[Collected data]
= = =
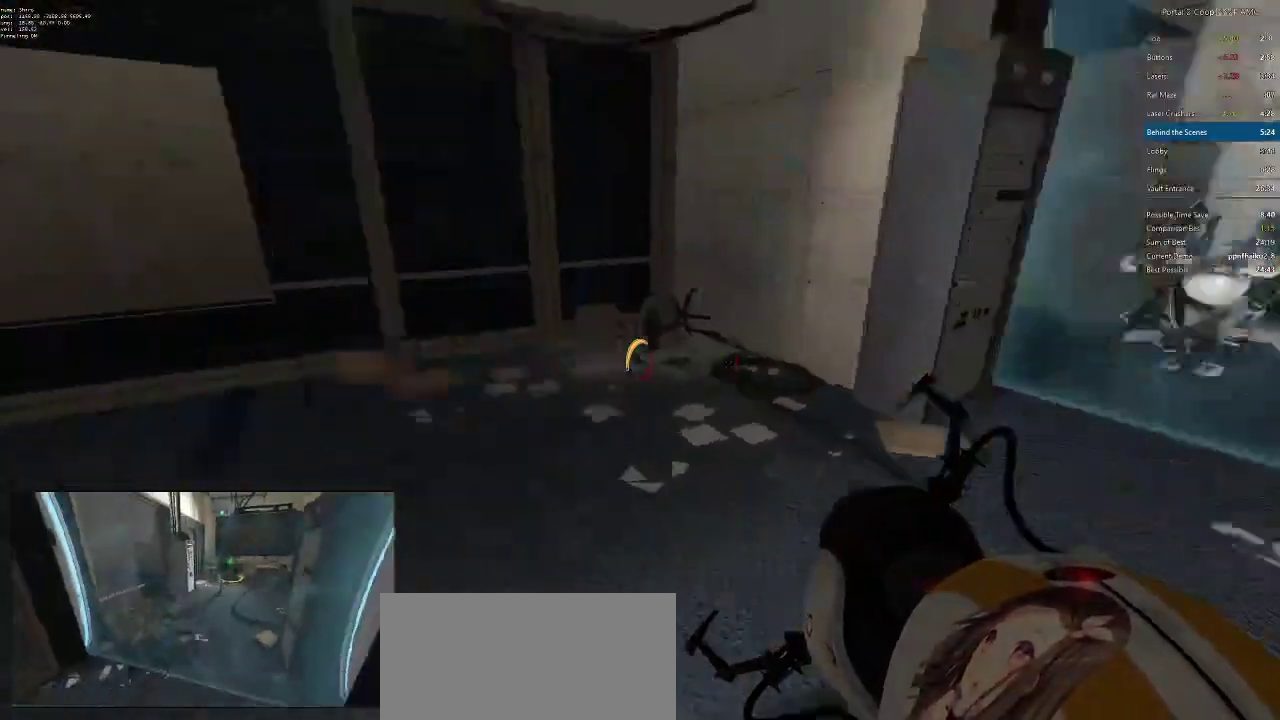
{"keys": ["a"], "mouse": [], "events": [[34, "d", "down"], [84, "w", "up"], [217, "mouse_wheel_down", "down"], [401, "a", "down"], [401, "d", "up"], [501, "mouse_wheel_down", "up"]]}
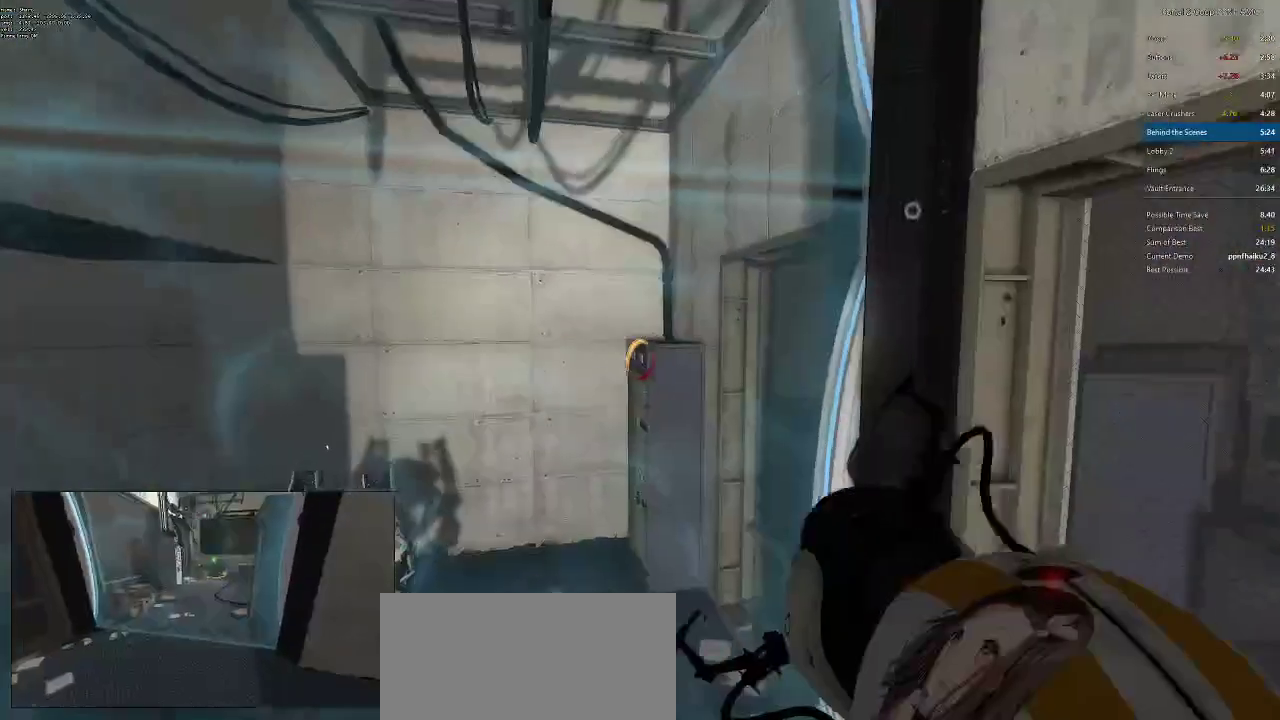
{"keys": ["d"], "mouse": [], "events": [[267, "a", "up"], [267, "d", "down"]]}
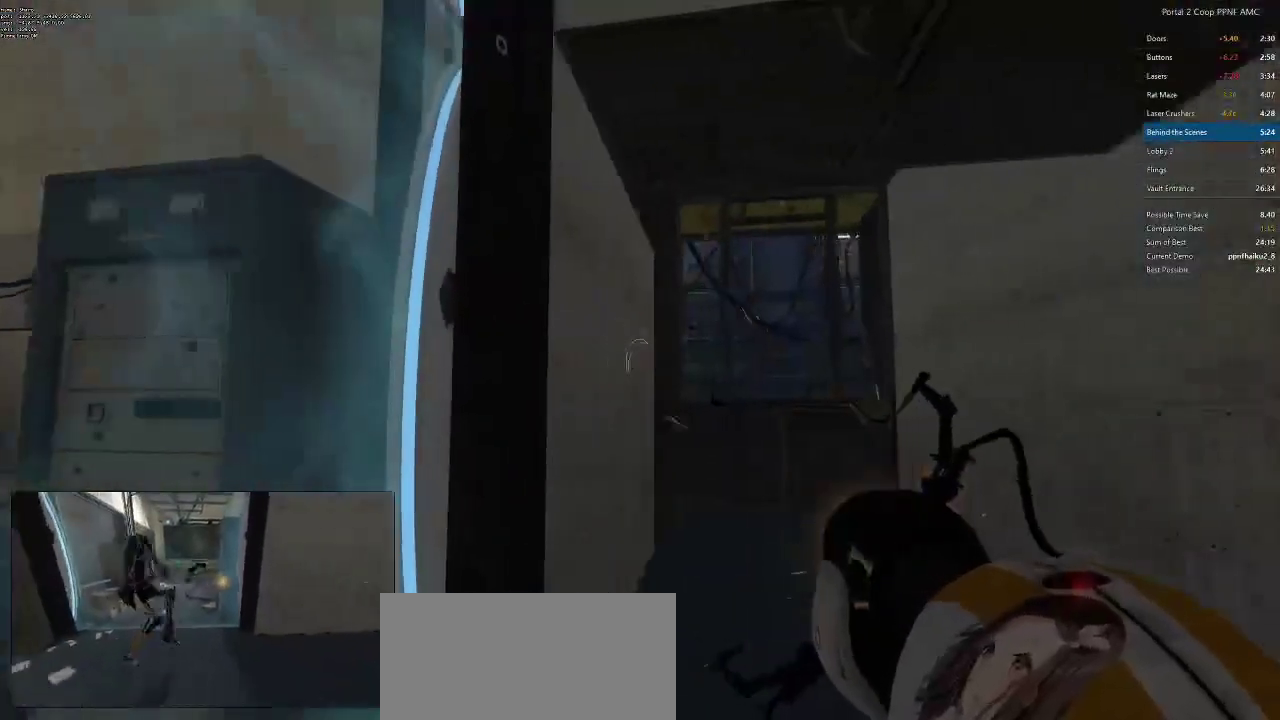
{"keys": ["w"], "mouse": [], "events": [[250, "d", "up"], [300, "a", "down"], [300, "w", "down"], [484, "a", "up"]]}
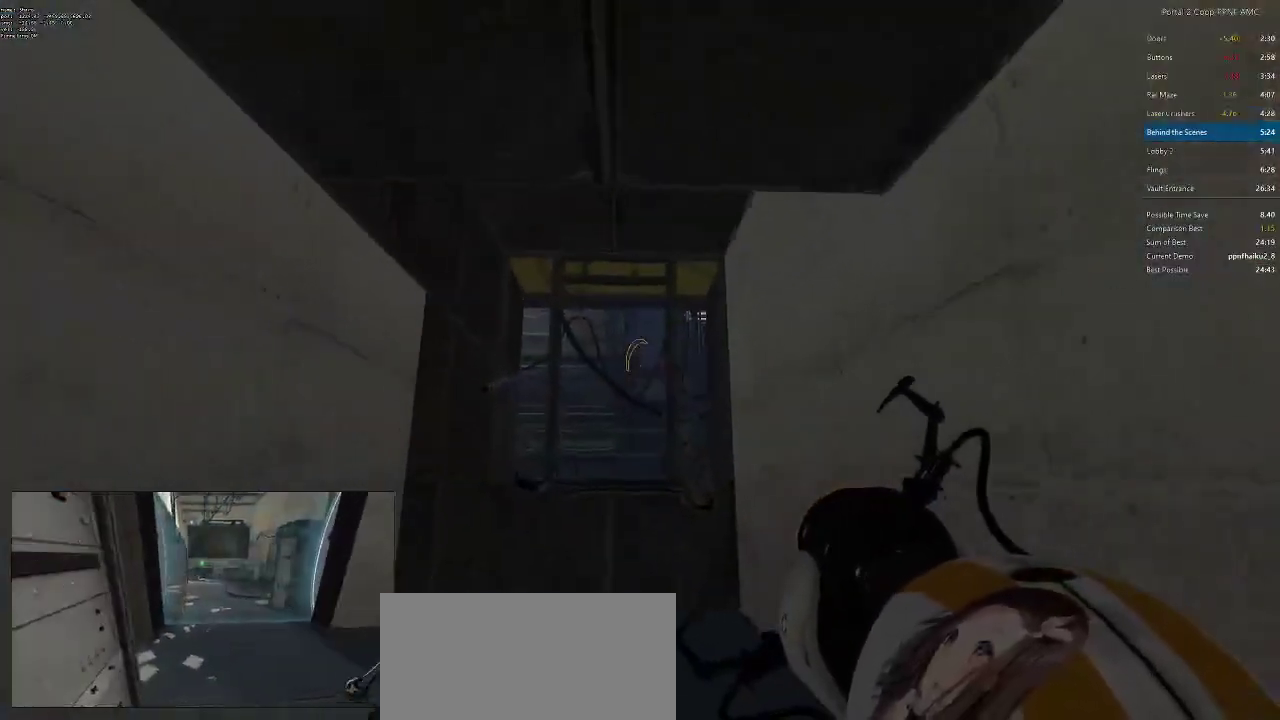
{"keys": [], "mouse": ["left"], "events": [[166, "w", "up"], [500, "mouse_left", "down"]]}
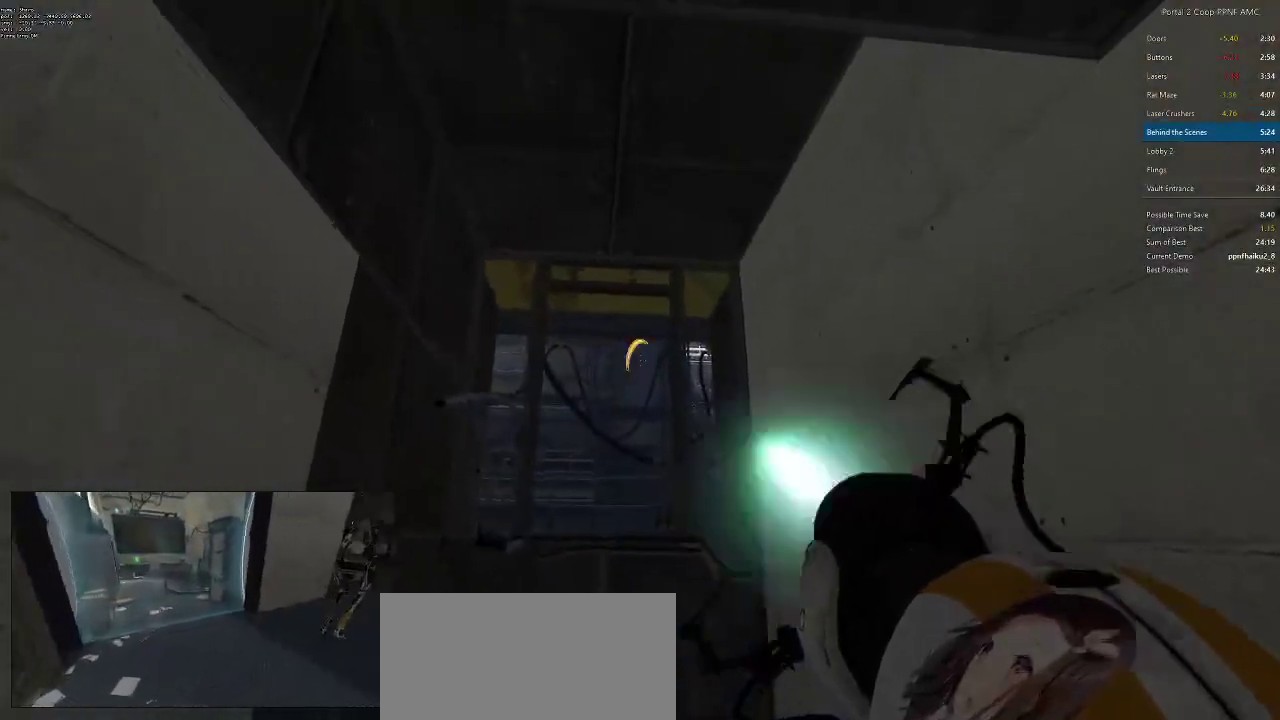
{"keys": [], "mouse": ["right"], "events": [[134, "mouse_left", "up"], [467, "mouse_right", "down"]]}
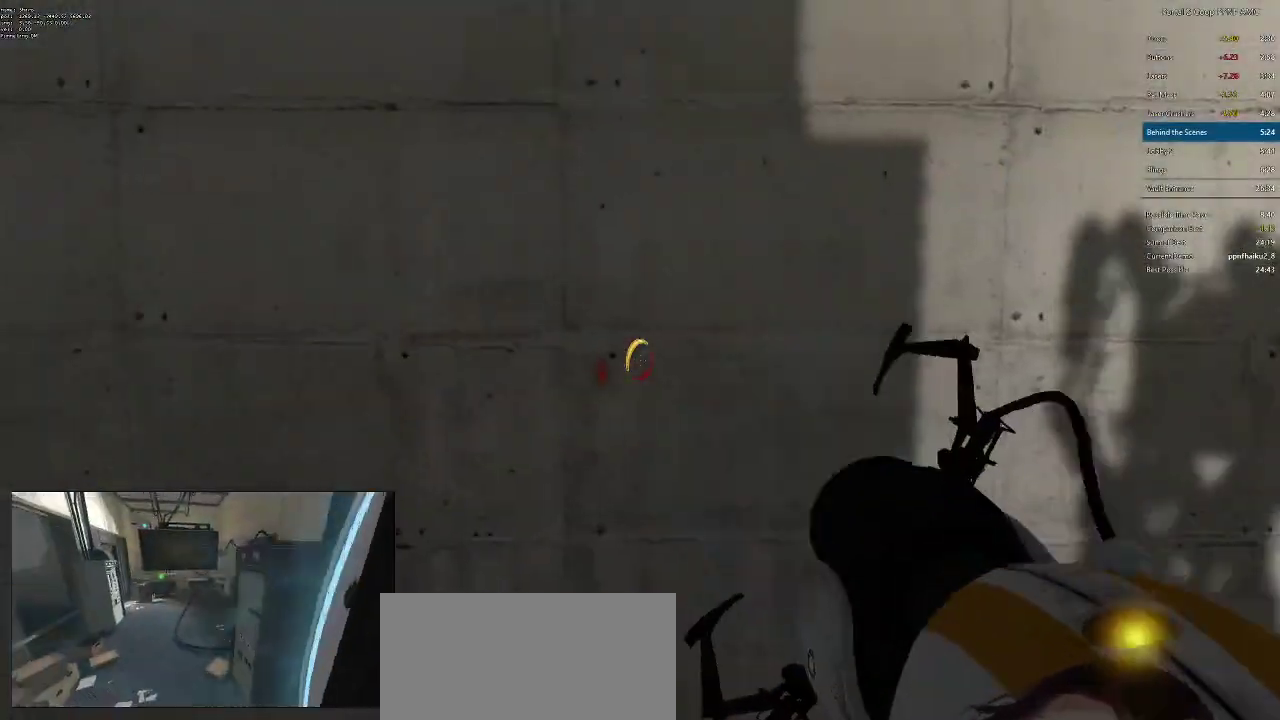
{"keys": ["w"], "mouse": [], "events": [[50, "mouse_right", "up"], [400, "w", "down"], [433, "a", "down"], [483, "a", "up"]]}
= = =
:: WORK INSTRUCTION ::
Copy the records exactly. Skip any pictures.

:: WRITTEN ANSWER ::
{"keys": ["a"], "mouse": [], "events": [[34, "d", "down"], [84, "w", "up"], [217, "mouse_wheel_down", "down"], [401, "a", "down"], [401, "d", "up"], [501, "mouse_wheel_down", "up"]]}
{"keys": ["d"], "mouse": [], "events": [[267, "a", "up"], [267, "d", "down"]]}
{"keys": ["w"], "mouse": [], "events": [[250, "d", "up"], [300, "a", "down"], [300, "w", "down"], [484, "a", "up"]]}
{"keys": [], "mouse": ["left"], "events": [[166, "w", "up"], [500, "mouse_left", "down"]]}
{"keys": [], "mouse": ["right"], "events": [[134, "mouse_left", "up"], [467, "mouse_right", "down"]]}
{"keys": ["w"], "mouse": [], "events": [[50, "mouse_right", "up"], [400, "w", "down"], [433, "a", "down"], [483, "a", "up"]]}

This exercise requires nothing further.